+++ Excerpt provided

As a degradation product of cross-linked fibrin, D-dimer has become an important complementary tool in the diagnosis of thrombotic plasticity diseases and has also been used in the diagnosis and prognosis of acute AD. A negative D-dimer result may be useful to help rule out acute AD with a sensitivity of 100% [30]. Patients with D-dimer < 0.1 mg/mL will exclude AAD in all suspected cases [31]. Consistent results were observed in several studies in which elevated D-dimer levels were associated with early mortality and postoperative complications [32, 33]. Admission D-dimer levels (> 6.10 mg/ml) were associated with an increased risk of in-hospital death [19]. The D-dimer level in patients with AAD was influenced by dissection type. Based on types of AD, D-dimer concentration (≥ 20 mg/ml) can serve as a powerful indicator for increased in-hospital mortality in Stanford type A AD patients [10].

The present research did not find D-dimer or lymphocytes to be an independent prognostic factor on multivariate analysis. A significant positive association between DLR and D-dimer/lymphocytes count were observed. Their values in predicting in-hospital mortality risk for AAD might be better interpreted when they were considered as a whole. The development process of aortic dissection is rather complex. The aggregation of D-dimer leads to thrombosis and blockage of microvessels or organs in the whole body, leading to organ dysfunction. During the occurrence or development of aortic dissection, the patient's body secretes a large amount of glucocorticoids and other substances, resulting in immunosuppression of the body. This reaction may reduce the body resistance of aortic dissection patients, Thus, it is easy to have risks related to decreased immunity, such as lung inflammation. This response can induce sandwich related mortality. D-dimer/lymphocyte count is a mixed model, which can better reflect the complex process of the body under the action of these two factors.

++++++
+++ Supplied entries

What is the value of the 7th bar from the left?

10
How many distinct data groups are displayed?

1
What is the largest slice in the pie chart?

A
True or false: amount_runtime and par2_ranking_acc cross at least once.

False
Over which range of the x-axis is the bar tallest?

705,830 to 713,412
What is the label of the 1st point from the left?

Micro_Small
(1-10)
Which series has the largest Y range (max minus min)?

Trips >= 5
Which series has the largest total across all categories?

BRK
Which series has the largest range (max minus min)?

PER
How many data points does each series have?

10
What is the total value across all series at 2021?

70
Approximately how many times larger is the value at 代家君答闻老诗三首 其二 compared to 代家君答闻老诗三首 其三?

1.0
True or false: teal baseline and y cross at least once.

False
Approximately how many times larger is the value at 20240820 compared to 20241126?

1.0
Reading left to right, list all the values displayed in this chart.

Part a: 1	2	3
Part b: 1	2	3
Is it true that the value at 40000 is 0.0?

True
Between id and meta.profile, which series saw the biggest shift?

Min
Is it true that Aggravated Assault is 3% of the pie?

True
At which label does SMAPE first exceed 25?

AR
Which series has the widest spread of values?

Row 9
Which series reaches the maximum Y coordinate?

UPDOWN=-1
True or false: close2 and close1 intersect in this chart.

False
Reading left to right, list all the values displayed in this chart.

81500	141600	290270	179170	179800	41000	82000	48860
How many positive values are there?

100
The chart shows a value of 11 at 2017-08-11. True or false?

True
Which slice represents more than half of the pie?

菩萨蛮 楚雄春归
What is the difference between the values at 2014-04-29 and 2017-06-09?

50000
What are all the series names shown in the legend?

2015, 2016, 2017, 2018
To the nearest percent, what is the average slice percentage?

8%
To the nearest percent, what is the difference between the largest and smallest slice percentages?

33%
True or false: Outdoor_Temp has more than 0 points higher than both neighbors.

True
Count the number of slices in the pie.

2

++++++

* Prompt 1:
Using the passage on D-dimer and aortic dissection, decide whether each statement below agrees with it. Answer yes or no for each, and quote the words from the passage that decide it.
(a) The present research found D-dimer to be an independent prognostic factor on multivariate analysis.
(b) A negative D-dimer result may help rule out acute AD with a sensitivity of 100%.
(c) A significant positive association was observed between DLR and D-dimer/lymphocytes count.
* Prompt 2:
Answer these questions from the passage on D-dimer and aortic dissection.
(a) Which admission D-dimer level was associated with an increased risk of in-hospital death?
(b) Which D-dimer concentration can serve as a powerful indicator for increased in-hospital mortality in Stanford type A AD patients?
(c) What does the patient's body secrete in large amounts during the occurrence or development of aortic dissection?
* Prompt 3: Extend the passage on D-dimer and aortic dissection, picking up after its final sentence.

* Answer 1:
(a) No: "The present research did not find D-dimer or lymphocytes to be an independent prognostic factor on multivariate analysis."
(b) Yes: "A negative D-dimer result may be useful to help rule out acute AD with a sensitivity of 100%"
(c) Yes: "A significant positive association between DLR and D-dimer/lymphocytes count were observed."

* Answer 2:
(a) > 6.10 mg/ml
(b) ≥ 20 mg/ml
(c) Glucocorticoids and other substances

* Answer 3:
Limitations

This study, although, is the first to examine the relationship between DLR and prognosis. Some limitations existed in this study. First, this was a single-center, small sample observational study. The present results may be affected by the regional characteristics of patients in our hospital, and caution needs to be taken in spreading the application of research findings. Second, the study was designed to focus on in-hospital mortality. The long-term clinical outcomes and complications should be equally observed. Third, although we constructed the nomogram of the model, due to the lack of a sufficient sample size, we did not conduct external verification of the model, which will affect the promotion and application of the model. In addition, there is a lack of research on the mechanism by which DLR affects vascular disease. Hence, further multicenter studies will be conducted to verify the current findings. As we know, it is better to use survival analysis if the authors have the data on time-to-event. However, such data on time-to-event is not available, objective factors limit the surival analysis.

Conclusion

Finally, a high admission DLR level might be a powerful predictor for increased in-hospital mortality in patients with AD. A larger prospective sample size is needed to verify the effect of this factor.